DATA SECTION:
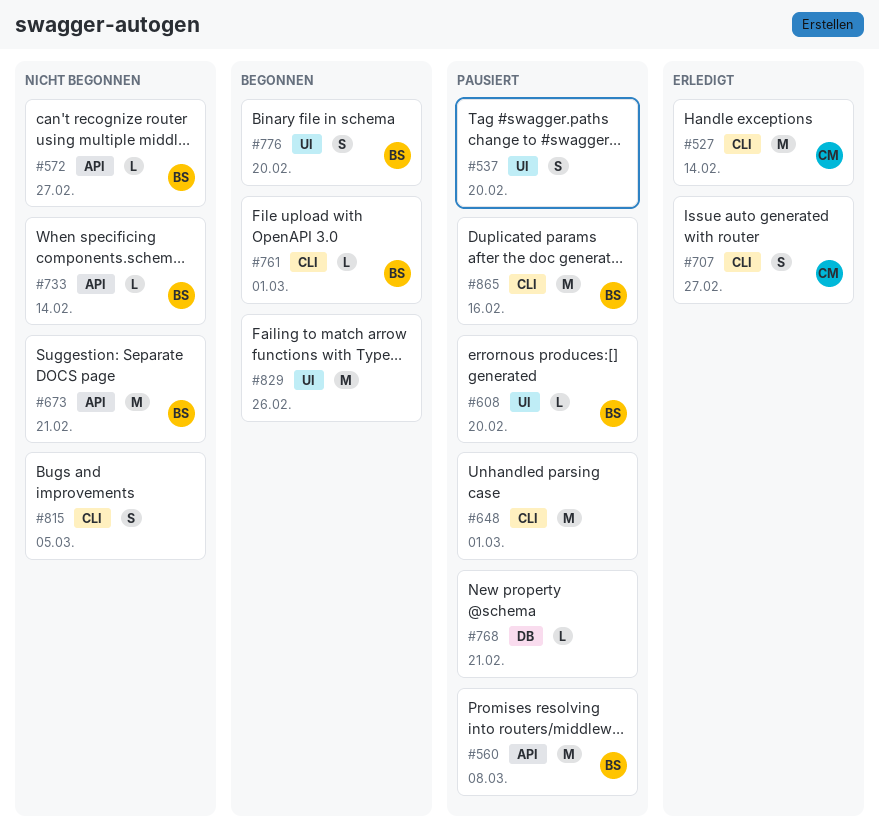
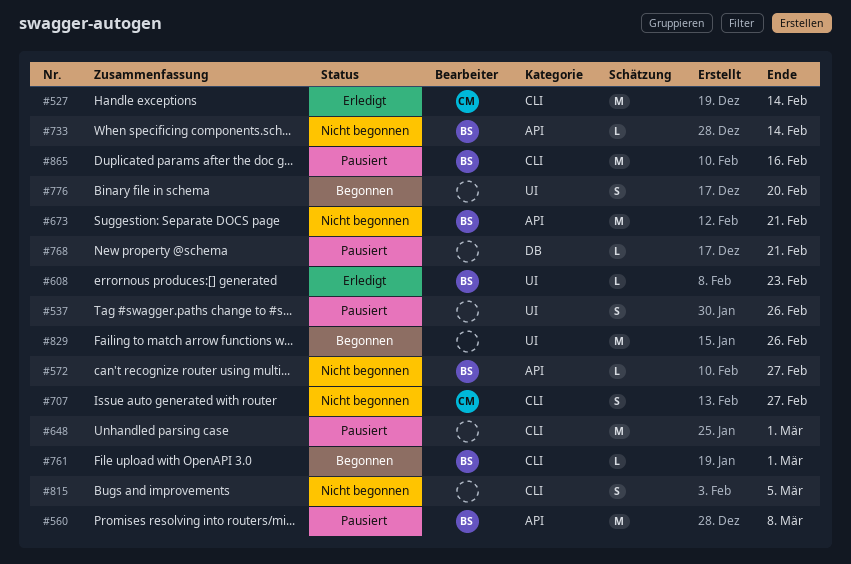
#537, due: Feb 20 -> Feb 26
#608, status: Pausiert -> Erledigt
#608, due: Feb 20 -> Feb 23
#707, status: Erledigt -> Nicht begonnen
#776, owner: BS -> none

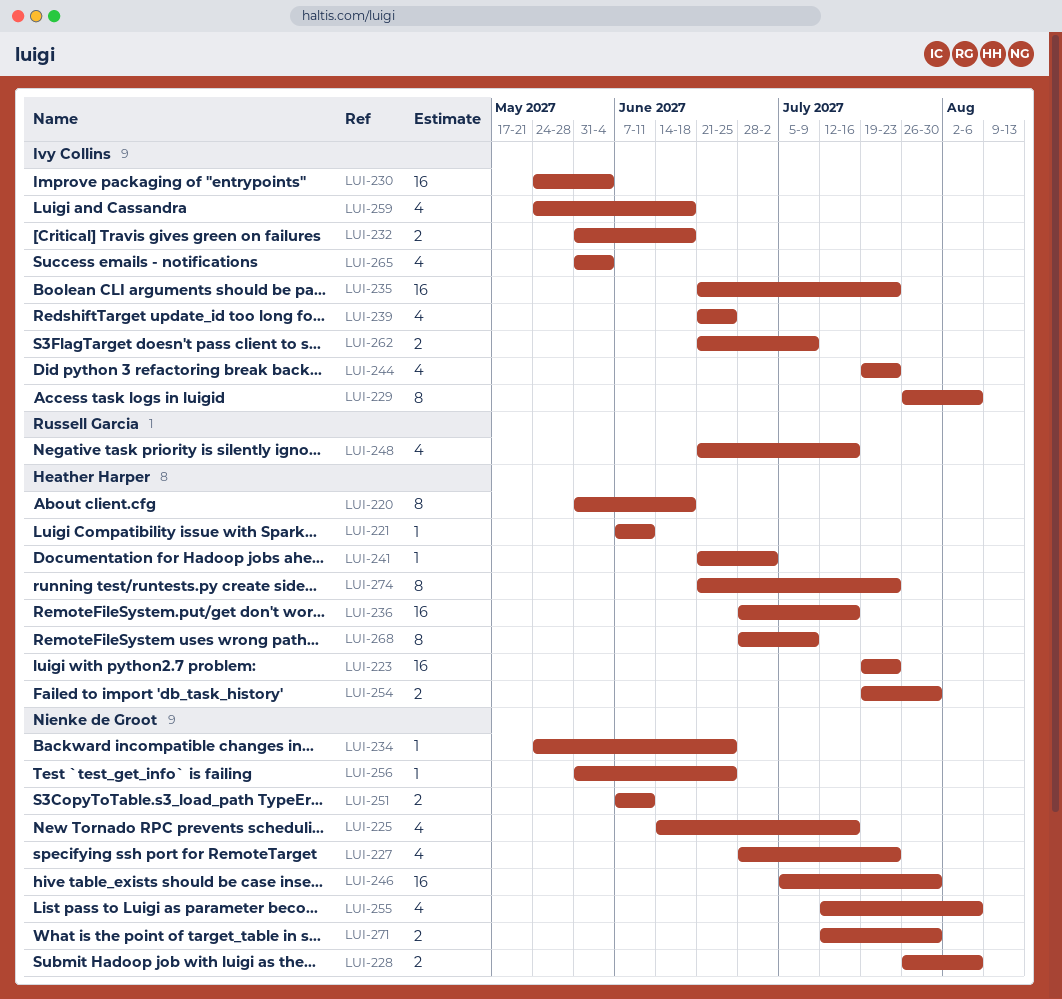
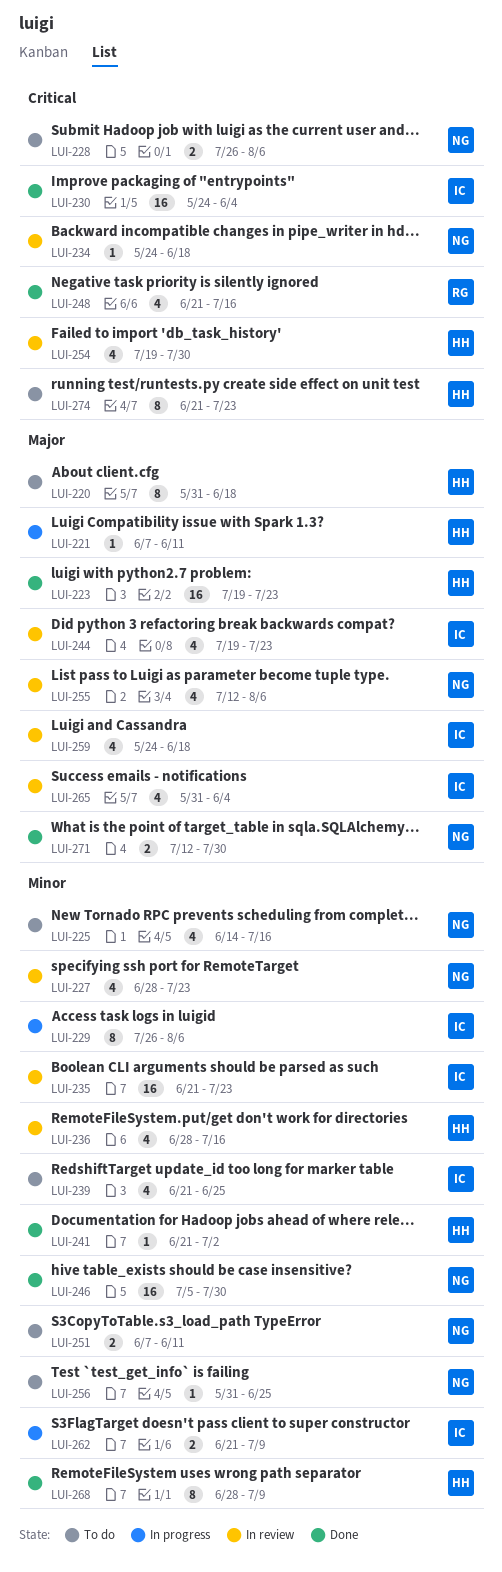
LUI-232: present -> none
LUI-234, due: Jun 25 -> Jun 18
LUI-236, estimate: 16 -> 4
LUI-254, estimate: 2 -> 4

ACTIVITY: Repeat the data word for word, excluding any image.

THE ANSWER:
#537, due: Feb 20 -> Feb 26
#608, status: Pausiert -> Erledigt
#608, due: Feb 20 -> Feb 23
#707, status: Erledigt -> Nicht begonnen
#776, owner: BS -> none

LUI-232: present -> none
LUI-234, due: Jun 25 -> Jun 18
LUI-236, estimate: 16 -> 4
LUI-254, estimate: 2 -> 4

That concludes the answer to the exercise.